What you will do. Reproduce the entries from the line with "Rendered at 1654 by 930 pixels." up to and including the line with "text_box [1712, 0, 1825, 187]", swapping "transcribe" for "write out" and leaving everything else unchanged.

Source records.
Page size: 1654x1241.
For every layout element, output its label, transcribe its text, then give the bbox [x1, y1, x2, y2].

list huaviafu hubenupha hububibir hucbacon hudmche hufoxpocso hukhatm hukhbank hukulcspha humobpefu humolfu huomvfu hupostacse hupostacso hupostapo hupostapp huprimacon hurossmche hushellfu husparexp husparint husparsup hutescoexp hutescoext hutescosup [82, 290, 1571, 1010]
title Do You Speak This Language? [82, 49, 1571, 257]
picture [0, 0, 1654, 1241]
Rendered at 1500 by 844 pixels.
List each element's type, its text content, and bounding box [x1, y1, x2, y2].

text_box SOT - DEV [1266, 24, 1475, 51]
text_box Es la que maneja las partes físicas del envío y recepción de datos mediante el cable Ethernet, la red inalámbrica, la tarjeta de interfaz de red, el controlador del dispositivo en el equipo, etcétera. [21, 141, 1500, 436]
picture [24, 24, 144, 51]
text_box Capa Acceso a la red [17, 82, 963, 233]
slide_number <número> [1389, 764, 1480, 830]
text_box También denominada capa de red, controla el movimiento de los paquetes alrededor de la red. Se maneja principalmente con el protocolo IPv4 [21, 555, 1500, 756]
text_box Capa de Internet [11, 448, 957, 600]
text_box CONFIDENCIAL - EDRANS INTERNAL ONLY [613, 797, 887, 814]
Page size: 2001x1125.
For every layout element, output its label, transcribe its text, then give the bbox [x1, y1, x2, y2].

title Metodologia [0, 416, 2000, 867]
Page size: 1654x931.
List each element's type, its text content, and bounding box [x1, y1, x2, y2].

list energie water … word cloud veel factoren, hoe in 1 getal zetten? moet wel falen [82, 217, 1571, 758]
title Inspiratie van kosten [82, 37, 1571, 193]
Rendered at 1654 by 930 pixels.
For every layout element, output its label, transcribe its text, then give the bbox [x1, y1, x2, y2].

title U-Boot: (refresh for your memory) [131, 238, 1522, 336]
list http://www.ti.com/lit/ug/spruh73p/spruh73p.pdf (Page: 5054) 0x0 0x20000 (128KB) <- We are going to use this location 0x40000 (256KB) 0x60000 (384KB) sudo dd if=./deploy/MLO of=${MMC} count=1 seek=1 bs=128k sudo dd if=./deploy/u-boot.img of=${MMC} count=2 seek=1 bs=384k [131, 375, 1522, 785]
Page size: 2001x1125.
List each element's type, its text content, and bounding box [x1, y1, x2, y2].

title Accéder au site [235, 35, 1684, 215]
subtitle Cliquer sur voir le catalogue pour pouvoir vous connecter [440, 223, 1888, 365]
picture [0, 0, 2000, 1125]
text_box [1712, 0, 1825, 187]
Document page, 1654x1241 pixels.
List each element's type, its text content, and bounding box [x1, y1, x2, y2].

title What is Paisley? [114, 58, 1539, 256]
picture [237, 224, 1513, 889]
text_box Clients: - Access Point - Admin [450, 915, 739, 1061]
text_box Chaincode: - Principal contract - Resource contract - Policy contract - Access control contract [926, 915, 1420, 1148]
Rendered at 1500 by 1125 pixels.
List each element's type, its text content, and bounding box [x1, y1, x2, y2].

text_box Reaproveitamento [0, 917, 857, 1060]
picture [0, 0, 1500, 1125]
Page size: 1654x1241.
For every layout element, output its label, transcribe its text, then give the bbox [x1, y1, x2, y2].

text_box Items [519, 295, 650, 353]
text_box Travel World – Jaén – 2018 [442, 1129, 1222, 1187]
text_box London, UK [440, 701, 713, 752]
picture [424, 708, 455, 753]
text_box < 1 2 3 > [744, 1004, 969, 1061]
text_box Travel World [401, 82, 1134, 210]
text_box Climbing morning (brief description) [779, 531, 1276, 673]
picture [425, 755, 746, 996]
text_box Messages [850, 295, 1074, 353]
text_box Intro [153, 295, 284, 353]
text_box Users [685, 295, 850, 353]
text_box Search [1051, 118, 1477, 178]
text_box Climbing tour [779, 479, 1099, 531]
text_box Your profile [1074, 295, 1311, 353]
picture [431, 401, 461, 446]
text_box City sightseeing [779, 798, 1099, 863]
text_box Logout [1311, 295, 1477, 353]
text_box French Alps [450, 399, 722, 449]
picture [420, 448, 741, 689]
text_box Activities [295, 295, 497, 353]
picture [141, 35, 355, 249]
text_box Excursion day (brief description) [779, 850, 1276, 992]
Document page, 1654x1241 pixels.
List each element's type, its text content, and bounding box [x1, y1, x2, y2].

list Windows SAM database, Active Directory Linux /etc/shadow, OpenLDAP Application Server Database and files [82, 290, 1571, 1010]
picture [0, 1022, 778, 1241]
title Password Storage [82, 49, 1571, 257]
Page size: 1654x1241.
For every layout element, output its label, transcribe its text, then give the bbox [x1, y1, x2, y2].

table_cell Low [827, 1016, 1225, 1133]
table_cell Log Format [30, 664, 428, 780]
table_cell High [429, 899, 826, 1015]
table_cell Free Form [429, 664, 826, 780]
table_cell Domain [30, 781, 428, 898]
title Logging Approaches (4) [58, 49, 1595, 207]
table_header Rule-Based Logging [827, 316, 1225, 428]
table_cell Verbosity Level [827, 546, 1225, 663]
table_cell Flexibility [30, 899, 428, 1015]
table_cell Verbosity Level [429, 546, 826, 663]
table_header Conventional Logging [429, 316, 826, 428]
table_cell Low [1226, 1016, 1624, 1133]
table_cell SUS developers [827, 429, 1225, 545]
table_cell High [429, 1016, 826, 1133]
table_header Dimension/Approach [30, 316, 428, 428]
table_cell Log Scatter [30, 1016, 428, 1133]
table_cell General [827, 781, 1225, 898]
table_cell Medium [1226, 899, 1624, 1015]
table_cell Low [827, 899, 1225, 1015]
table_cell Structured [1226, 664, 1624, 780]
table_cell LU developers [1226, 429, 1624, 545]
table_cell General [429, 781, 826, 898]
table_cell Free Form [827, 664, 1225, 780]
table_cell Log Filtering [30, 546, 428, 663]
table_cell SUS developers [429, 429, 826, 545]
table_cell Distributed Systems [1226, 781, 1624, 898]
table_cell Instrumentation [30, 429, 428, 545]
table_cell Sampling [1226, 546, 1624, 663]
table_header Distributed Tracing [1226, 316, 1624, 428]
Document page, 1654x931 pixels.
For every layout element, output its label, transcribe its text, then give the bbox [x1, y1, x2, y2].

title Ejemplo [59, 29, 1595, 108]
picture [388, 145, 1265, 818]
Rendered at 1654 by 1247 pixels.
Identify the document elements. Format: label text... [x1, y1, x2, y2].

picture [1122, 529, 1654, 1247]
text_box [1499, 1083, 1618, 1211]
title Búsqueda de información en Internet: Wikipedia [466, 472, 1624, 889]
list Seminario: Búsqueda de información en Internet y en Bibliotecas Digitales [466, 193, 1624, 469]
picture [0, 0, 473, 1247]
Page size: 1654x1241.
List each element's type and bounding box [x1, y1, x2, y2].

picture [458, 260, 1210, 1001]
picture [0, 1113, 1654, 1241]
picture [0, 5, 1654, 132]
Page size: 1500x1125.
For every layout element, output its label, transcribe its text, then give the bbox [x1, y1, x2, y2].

Solution to the exercise.
Rendered at 1654 by 930 pixels.
For every layout element, output its label, write out its text, then give the bbox [x1, y1, x2, y2].

title U-Boot: (refresh for your memory) [131, 238, 1522, 336]
list http://www.ti.com/lit/ug/spruh73p/spruh73p.pdf (Page: 5054) 0x0 0x20000 (128KB) <- We are going to use this location 0x40000 (256KB) 0x60000 (384KB) sudo dd if=./deploy/MLO of=${MMC} count=1 seek=1 bs=128k sudo dd if=./deploy/u-boot.img of=${MMC} count=2 seek=1 bs=384k [131, 375, 1522, 785]
Page size: 2001x1125.
List each element's type, its text content, and bounding box [x1, y1, x2, y2].

title Accéder au site [235, 35, 1684, 215]
subtitle Cliquer sur voir le catalogue pour pouvoir vous connecter [440, 223, 1888, 365]
picture [0, 0, 2000, 1125]
text_box [1712, 0, 1825, 187]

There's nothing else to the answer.